This isn’t actually a proposal, more of a “thinking out loud”. Most spam blogs, “splogs” for short (how stupid of a name…), are powered by Google’s Blogspot service. Certainly not all of them, but a good number of them (between 2000-3000 of them are created on Blogspot every day according to recent analysis).

My question is, since you own the copyright on your blog (or, at the very least, most people have a Creative Commons license which makes copying okay as long as it isn’t for profit), and since spam sites are stealing that content, if you go to Google and ask them to remove the content – and they don’t, or they don’t have sufficient safeguards in place to protect against content theft using their automated systems…

Is there legal grounds for action against either the spammers OR Google? Not that I care about the money, but it’s the principle of the matter. 90% of all spam blogs happen on either Google or MSN. They don’t happen on TypePad.
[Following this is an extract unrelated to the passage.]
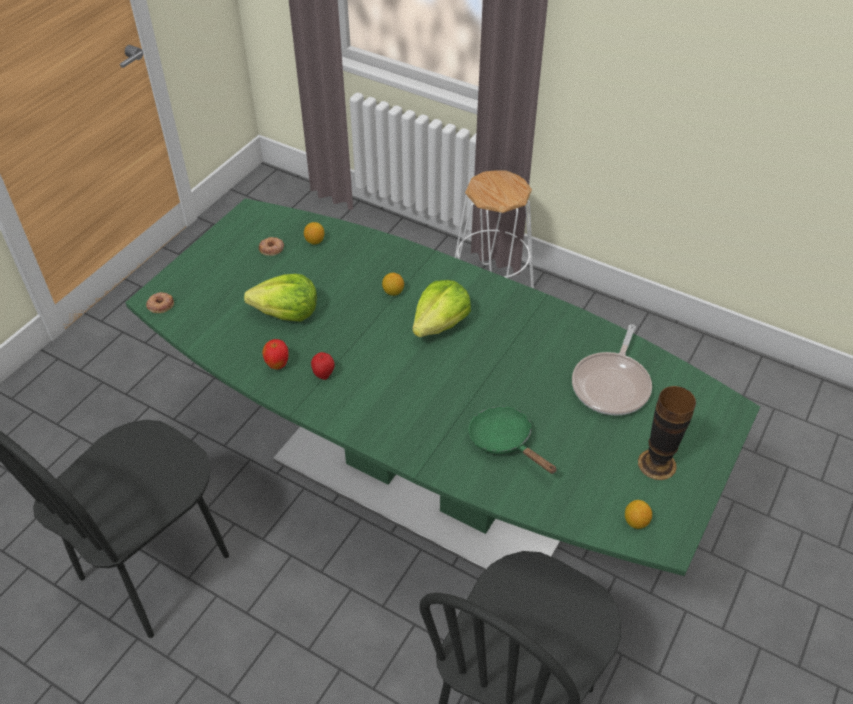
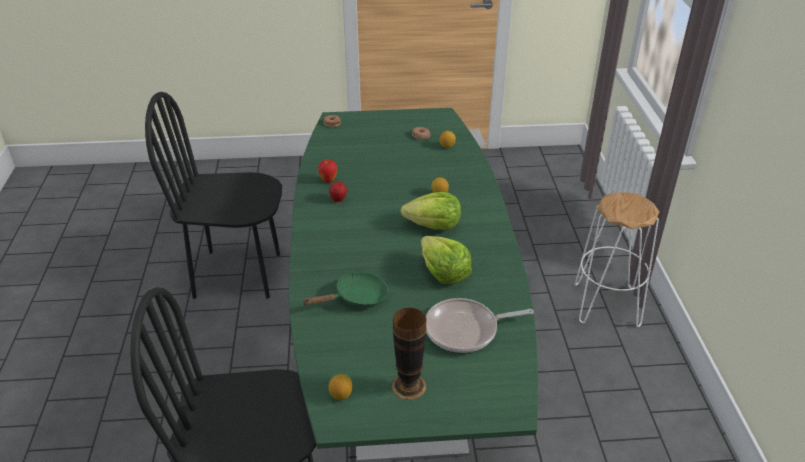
camera: 55 degrees right, 10 degrees down
lettuce [244,274,317,322] -> lettuce moved to [421,236,472,284]
green frying pan [469,406,557,474] -> green frying pan turned 45 degrees clockwise [303,272,388,307]

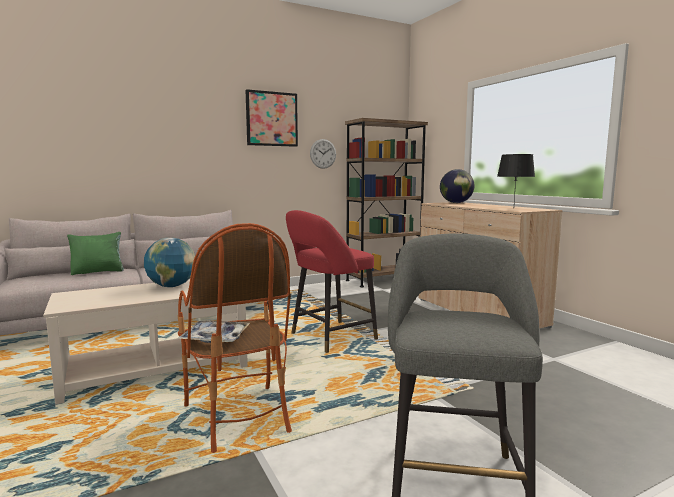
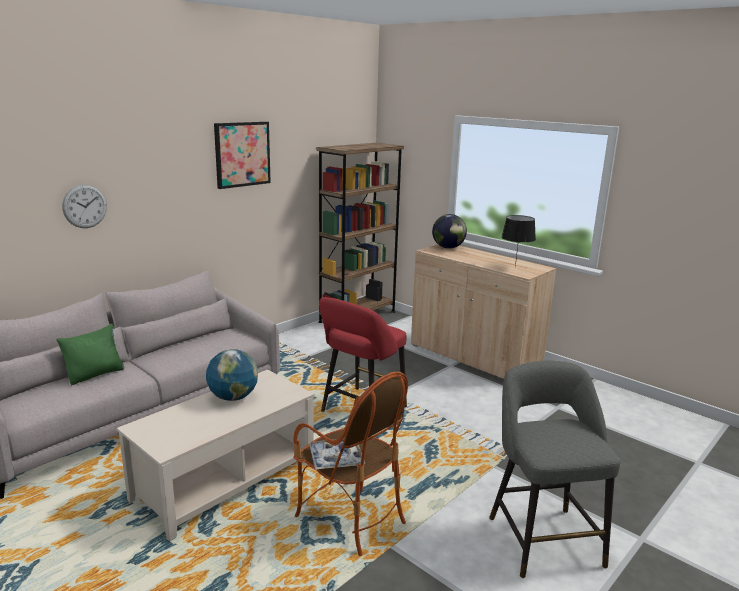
camera: 20 degrees left, 10 degrees up
wall clock [310,139,336,169] -> wall clock moved to [62,184,107,228]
They don’t happen on LiveJournal. They don’t happen on Yahoo’s service. They happen on Google and MSN Spaces.

Are these entities responsible for monitoring and removing copythefted content on their servers? If so, is there any reason thousands of bloggers can’t demand that their content be removed from those servers and – if Google doesn’t comply – is there any reason a lawsuit (class action or otherwise) can’t be launched?

I guess this seems to me like the filesharing services. Yes, there are legitimate uses to them. But, if you don’t protect copyright holders sufficiently, you’re liable for the illegal activity taking place.

Again, I have nothing particularly against Google. I don’t claim to be a lawyer (and, being Canadian, I’m not as familiar with the US legal system as I could be). I’d just like, y’know, the content I wrote to actually be on my site making me money instead of on someone else’s making them money.

Thoughts? Am I off my rocker on this one (feel free to say yes)?